A slow start with Art Pepper
In the mid-1970s, Fred Hersch (°1955) was a student with buckets of talent and curiosity to match. He went out one night to see Art Pepper perform at a jazz club, on what turned out to be a memorable evening. For a start, Pepper’s pianist got into a fight and was kicked out of the club. When Pepper asked if there was another pianist in the building, Hersch saw his chance and ended up playing with them for five evenings. It wasn’t a particularly pleasant experience, though: “Pepper forgot several times which song he was playing, and then he’d shout at me.” It didn’t lead to the big breakthrough Hersch had hoped for, but the ball started rolling when he moved to New York in 1977.
His favourite formation is a duo
Toots Thielemans, Jane Ira Bloom, Bill Frisell, Julian Lage, Esperanza Spalding... these are just a few of the major artists that Fred Hersch has formed a duo with. As fantastic as his solo, trio and quintet work is, his greatest pleasure is working with one other musician. He told JazzTimes how his love affair with duo playing began in his student days: “I would be practicing in the piano room, and people would walk by and I’d say ‘Come on in, let’s play a duo!’ It could be another piano player, or a sax player, a vocalist, whoever.” That showed Hersch the possibilities of ‘only’ two musicians playing together. “I can behave as counterpoint for the duo partner. I can behave as a big band or orchestra. I can use the entire width and breadth of the piano. Or I can just comp. I get to play solos...”

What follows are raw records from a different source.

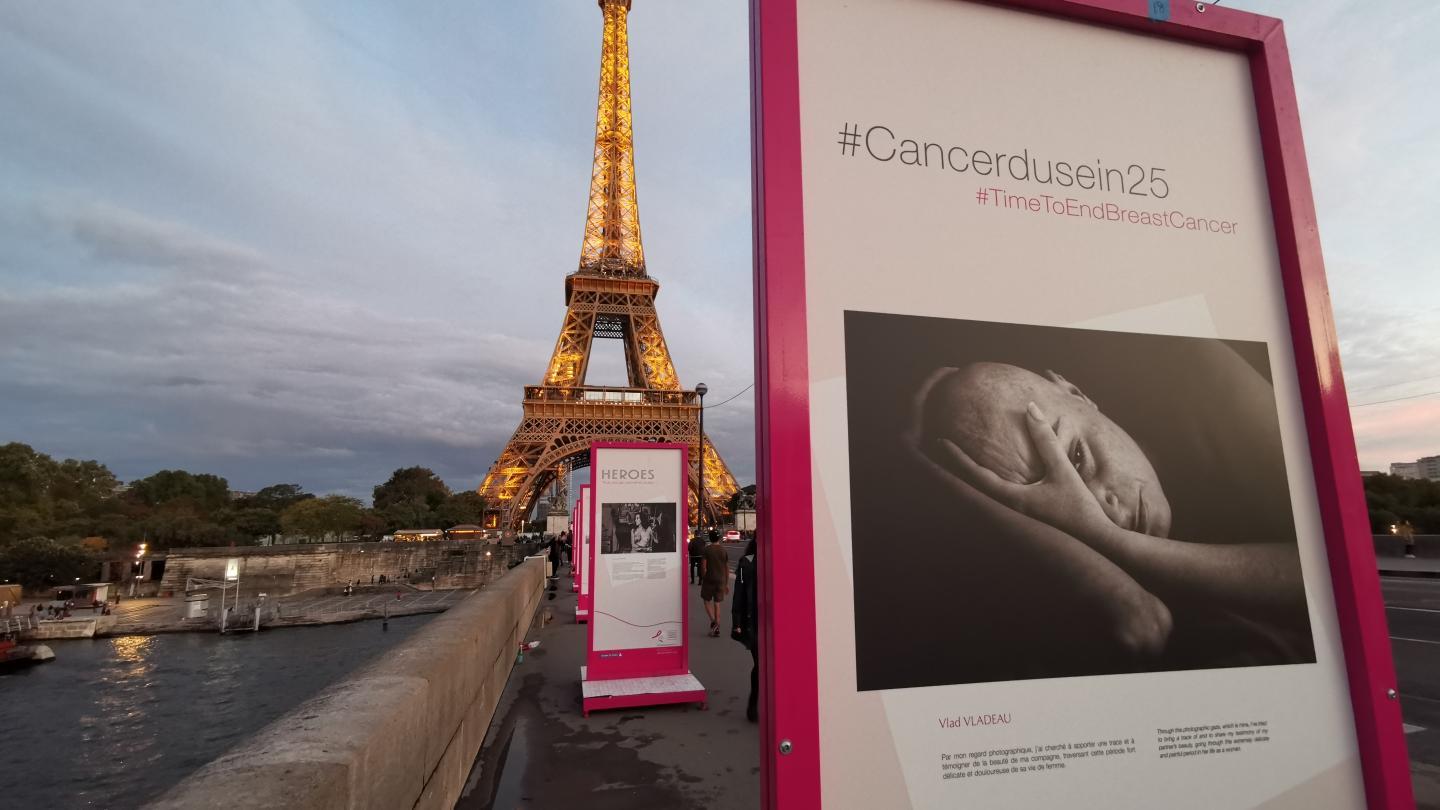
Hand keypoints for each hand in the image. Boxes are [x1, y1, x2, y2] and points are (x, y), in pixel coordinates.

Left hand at [930, 401, 1114, 543]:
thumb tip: (1030, 408)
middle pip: (971, 485)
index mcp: (1011, 499)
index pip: (974, 475)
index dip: (956, 457)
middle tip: (939, 446)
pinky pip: (996, 495)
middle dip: (954, 466)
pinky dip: (984, 481)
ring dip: (967, 475)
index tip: (941, 441)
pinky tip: (986, 474)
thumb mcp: (1061, 469)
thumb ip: (1045, 439)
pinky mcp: (1024, 513)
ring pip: (981, 491)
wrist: (1097, 538)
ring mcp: (1015, 512)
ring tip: (954, 457)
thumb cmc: (1079, 506)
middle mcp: (1008, 507)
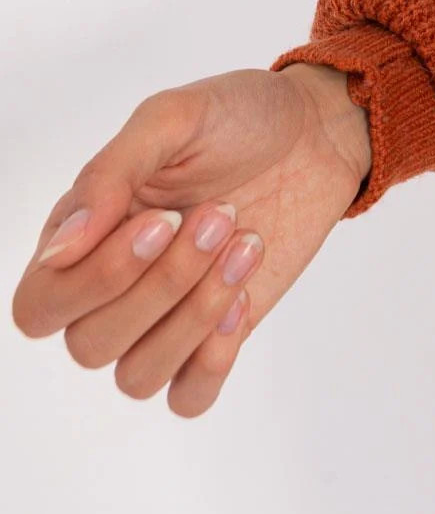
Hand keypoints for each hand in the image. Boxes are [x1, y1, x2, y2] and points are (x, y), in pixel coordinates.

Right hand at [11, 63, 370, 417]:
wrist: (316, 132)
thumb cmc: (237, 116)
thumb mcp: (172, 118)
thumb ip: (109, 174)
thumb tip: (62, 247)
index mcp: (83, 235)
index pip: (40, 305)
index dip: (96, 278)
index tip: (165, 218)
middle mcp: (111, 287)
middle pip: (89, 345)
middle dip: (162, 285)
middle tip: (220, 216)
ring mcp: (162, 317)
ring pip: (137, 376)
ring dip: (194, 316)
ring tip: (245, 244)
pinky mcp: (214, 337)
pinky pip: (187, 397)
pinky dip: (211, 361)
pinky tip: (244, 297)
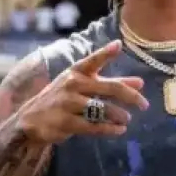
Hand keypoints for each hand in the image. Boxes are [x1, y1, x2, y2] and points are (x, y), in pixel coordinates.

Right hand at [16, 40, 148, 141]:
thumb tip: (140, 83)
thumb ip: (109, 84)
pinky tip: (119, 130)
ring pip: (103, 109)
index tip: (118, 45)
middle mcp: (72, 84)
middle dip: (130, 96)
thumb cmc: (62, 99)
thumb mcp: (82, 86)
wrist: (31, 119)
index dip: (105, 53)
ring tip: (127, 120)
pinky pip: (93, 126)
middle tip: (145, 104)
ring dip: (119, 115)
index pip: (93, 60)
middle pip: (109, 88)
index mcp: (76, 72)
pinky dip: (109, 129)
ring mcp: (68, 103)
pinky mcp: (66, 122)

Sullivan Fortner is his protégé
No wonder he is bringing in a second musician for his birthday tour: Sullivan Fortner, who was our guest at Bozar just recently, in March 2025. As a student, Fortner took private lessons from Hersch, who had previously taken Brad Mehldau and Aaron Diehl under his wing. Hersch has no doubts about Fortner’s talent, calling him “one of the best jazz pianists in the world today.” He also produced Fortner’s album Solo Game. The student recalls: “I called him and gave him a list of like 400 songs, he picked 30 of them, and the session was basically him calling songs from the control room. I’d play whatever he called, and we did everything in one take. We narrowed it down to nine tunes, got it mastered, and that was it.”
Hersch is one of those contemporary jazz pianists who always simply thrills you with everything he plays.
Things were touch and go for a while
Hersch came out as a gay man in the 1990s, and he is an inspiring fundraiser for Aids campaigns. Some of the profits from his albums go to charity, and benefit concerts rake in considerable amounts. He is HIV positive, and the virus nearly got the better of him in 2008, when Hersch spent two months in a coma. Things were touch and go for a while, and he had to learn to play the piano again afterwards. In his autobiography Good Things Happen Slowly, he admits that every time he makes an album, he wonders if it is going to be his last.
He prefers playing live to working in the studio
Hersch’s latest album, The Surrounding Green, with Drew Grass on bass and Joey Baron on the drums, is one of the few studio albums he has released in the last couple of decades. Appearing live on stage, with or without recording equipment at hand, is more his style. “Everything I do is live now. I don’t play well in the studio. I don’t like headphones; I feel self-conscious; I never feel like I can just be free and let it all rip.” But you’d never guess that from the enthusiastic responses to the album.